Task description
Please reproduce word for word the stretch of the bike training account that opens with the words containing "In April, I" and closes with "hips and knees.".

In April, I rode the Moab Gran Fondo, a 60-mile road ride starting in downtown Moab that took us through the La Sal mountains and back into town. As a fitness test and tune-up for a few more months of training, it was perfect, as it revealed that my muscular strength was maybe stronger than I have ever been (after more than 2 years of consistent work at Catacombs) while at the same time signaling the need for more time in the saddle to solidify my base cardio fitness. I backed off from the WODs and my sessions with Coach Linda switched to more mobility and stability work for my creaky hips and knees. 

As spring turned into summer, I started doing longer rides and bigger climbs to prepare for the onslaught of elevation I would be dealing with in Breckenridge. I took a week off from work in June to simply train and rest and eat. But what was amazing and unexpected, was that I was getting faster too. My Strava results, most noticeably when I wasn’t intending to push hard, were paying off in faster times and longer rides, with less effort. And the big climbs I was doing (like to the top of Kennebec, top of Bolam, Missionary Ridge, and repeats in Horse Gulch, Dry Fork, and Twin Buttes) were all getting faster. Stoke was really taking hold and I was starting to believe!

Bike racing is a team effort - it’s nearly impossible to do alone - at least very well. From Linda and Cody and Tracie at Catacombs supporting and encouraging my fitness and nutrition, to Regan being a supportive partner and putting up with my long rides and being tired and grumpy all the time, it really has been a great experience with so much help from this community. Knowing that I am not going to set any records or stand on any podium - my goal was to finish every day, feel strong and positive and ready for the next day, then the next. Because of the encouragement from so many people and the work that was put into being mentally prepared and physically strong for this event, the proof is in the results!

Record set
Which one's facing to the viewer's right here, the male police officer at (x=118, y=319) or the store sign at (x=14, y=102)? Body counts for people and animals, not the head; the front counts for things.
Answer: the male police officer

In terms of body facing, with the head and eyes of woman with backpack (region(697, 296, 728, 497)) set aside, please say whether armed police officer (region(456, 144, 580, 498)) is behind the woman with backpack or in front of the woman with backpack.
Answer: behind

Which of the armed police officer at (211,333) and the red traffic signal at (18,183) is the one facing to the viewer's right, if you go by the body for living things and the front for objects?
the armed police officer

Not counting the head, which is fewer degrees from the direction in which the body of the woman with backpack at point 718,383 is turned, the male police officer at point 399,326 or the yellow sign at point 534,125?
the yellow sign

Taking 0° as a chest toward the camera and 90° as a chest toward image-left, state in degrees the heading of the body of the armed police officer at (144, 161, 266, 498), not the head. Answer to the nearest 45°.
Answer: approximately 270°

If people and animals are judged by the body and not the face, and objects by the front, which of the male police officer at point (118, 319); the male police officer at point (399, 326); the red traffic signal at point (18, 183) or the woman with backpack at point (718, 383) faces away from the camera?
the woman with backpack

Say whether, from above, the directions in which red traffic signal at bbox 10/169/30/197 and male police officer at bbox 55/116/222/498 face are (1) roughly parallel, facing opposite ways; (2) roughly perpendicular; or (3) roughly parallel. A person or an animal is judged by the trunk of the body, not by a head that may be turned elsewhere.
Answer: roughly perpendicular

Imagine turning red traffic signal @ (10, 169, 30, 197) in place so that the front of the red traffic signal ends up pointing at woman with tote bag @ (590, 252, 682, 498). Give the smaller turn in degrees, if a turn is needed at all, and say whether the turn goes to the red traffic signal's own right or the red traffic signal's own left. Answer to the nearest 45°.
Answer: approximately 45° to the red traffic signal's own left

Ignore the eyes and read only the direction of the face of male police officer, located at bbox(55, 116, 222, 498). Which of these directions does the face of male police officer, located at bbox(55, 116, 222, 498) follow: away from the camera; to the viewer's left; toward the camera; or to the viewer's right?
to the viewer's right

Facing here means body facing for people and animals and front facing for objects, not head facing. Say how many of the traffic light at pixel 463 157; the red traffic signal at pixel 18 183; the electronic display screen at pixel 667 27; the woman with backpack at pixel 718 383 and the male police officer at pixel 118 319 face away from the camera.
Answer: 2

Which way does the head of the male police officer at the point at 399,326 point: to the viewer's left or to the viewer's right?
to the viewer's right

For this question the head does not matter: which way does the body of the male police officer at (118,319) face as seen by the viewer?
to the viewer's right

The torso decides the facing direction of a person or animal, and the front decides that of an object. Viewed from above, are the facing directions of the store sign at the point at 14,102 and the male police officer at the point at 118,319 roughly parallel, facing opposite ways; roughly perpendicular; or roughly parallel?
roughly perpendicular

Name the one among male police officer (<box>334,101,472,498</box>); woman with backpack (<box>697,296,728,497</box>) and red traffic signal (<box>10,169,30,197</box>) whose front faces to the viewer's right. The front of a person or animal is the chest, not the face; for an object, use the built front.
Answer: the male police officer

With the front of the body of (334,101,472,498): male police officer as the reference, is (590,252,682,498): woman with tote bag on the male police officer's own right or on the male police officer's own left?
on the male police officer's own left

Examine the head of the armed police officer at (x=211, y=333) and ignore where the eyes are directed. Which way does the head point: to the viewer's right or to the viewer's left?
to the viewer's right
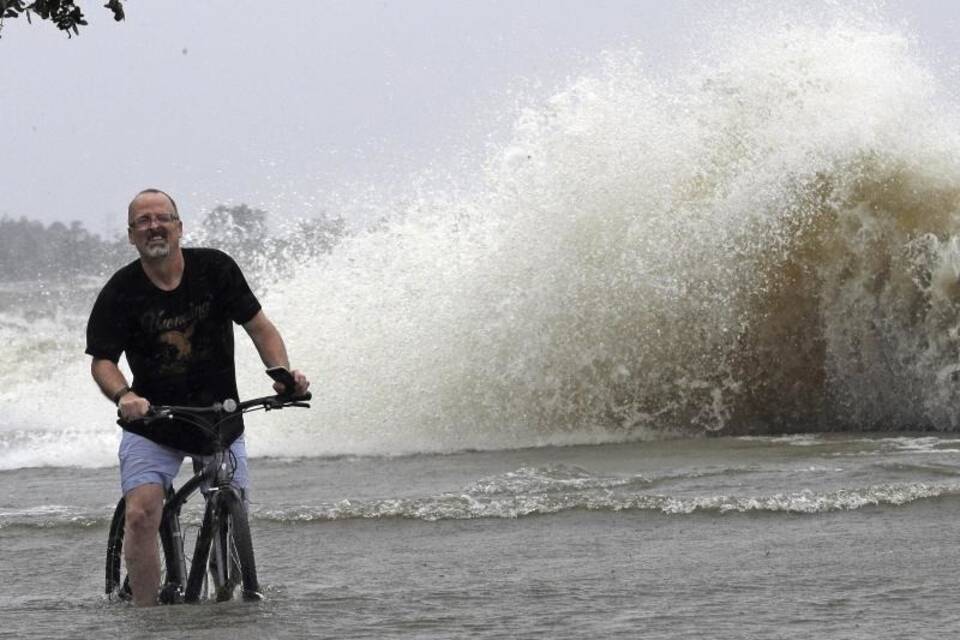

Answer to this problem
In April, I rode the Moab Gran Fondo, a 60-mile road ride starting in downtown Moab that took us through the La Sal mountains and back into town. As a fitness test and tune-up for a few more months of training, it was perfect, as it revealed that my muscular strength was maybe stronger than I have ever been (after more than 2 years of consistent work at Catacombs) while at the same time signaling the need for more time in the saddle to solidify my base cardio fitness. I backed off from the WODs and my sessions with Coach Linda switched to more mobility and stability work for my creaky hips and knees.